AU to end Darfur peace talks
2006-04-24 10:01
Abuja - The African Union will end talks among warring parties in Sudan's Darfur region by April 30 if the Khartoum government and rebel factions fail to agree to a peace deal, says a senior mediator.
Sam Ibok, head of the AU team mediating peace negotiations between the Sudan government and rebels fighting in Darfur, said on Sunday that his team was still working toward a United Nations-backed deadline to achieve a final peace agreement by the end of the month.
Ibok said: "We will respect the deadline and if there are no indications that a deal is possible, we will wind up" talks by April 30.
According to Ibok, representatives of the Sudanese government and the two Darfur rebel movements would be presented with the final draft agreement this week.
Large-scale violence
The chief mediator said that the document would represent a "just and acceptable compromise" to end the Darfur conflict if indeed the warring sides were interested in peace.
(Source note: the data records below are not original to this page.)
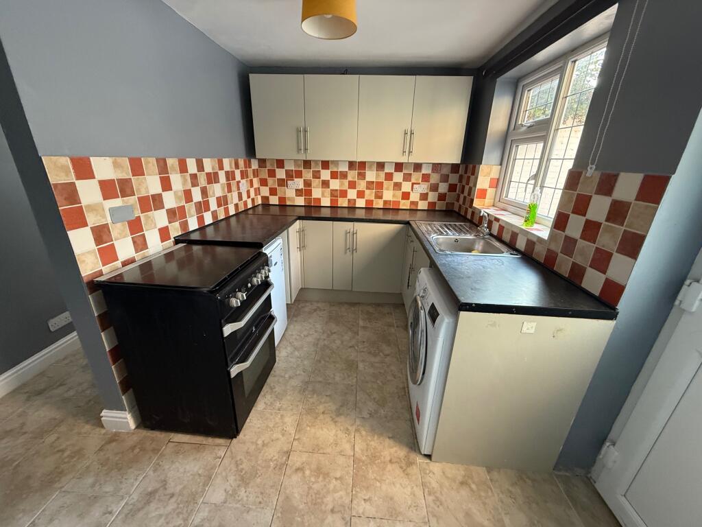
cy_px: 264
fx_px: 284
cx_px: 351
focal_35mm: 14
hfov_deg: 102.1
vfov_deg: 85.7
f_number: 2.2
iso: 320
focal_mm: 2.22
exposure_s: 1/63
Decades of low-level tribal clashes over land and water in Darfur erupted into large-scale violence in early 2003 after some ethnic groups took up arms, accusing the East African nation's Arab-dominated central government of neglect.
The central government was accused of responding by unleashing Arab tribal militias known as Janjaweed to murder and rape civilians. Sudan denied backing the Janjaweed.
More than 180 000 people had died in the conflict and more than three million had been driven from their homes.
Nearly two years of AU-mediated peace negotiations in Abuja between the Sudan government and the two main rebel groups - the Sudanese Liberation Movement and the Justice and Equality Movement - had failed to yield a deal to end a conflict the UN said had caused one of the world's worst humanitarian disasters.
The UN security council earlier in the month gave its backing to the deadline set by the AU for a Darfur peace deal.
The security council also said it would hold accountable those responsible for blocking the Darfur peace process and violating human rights there.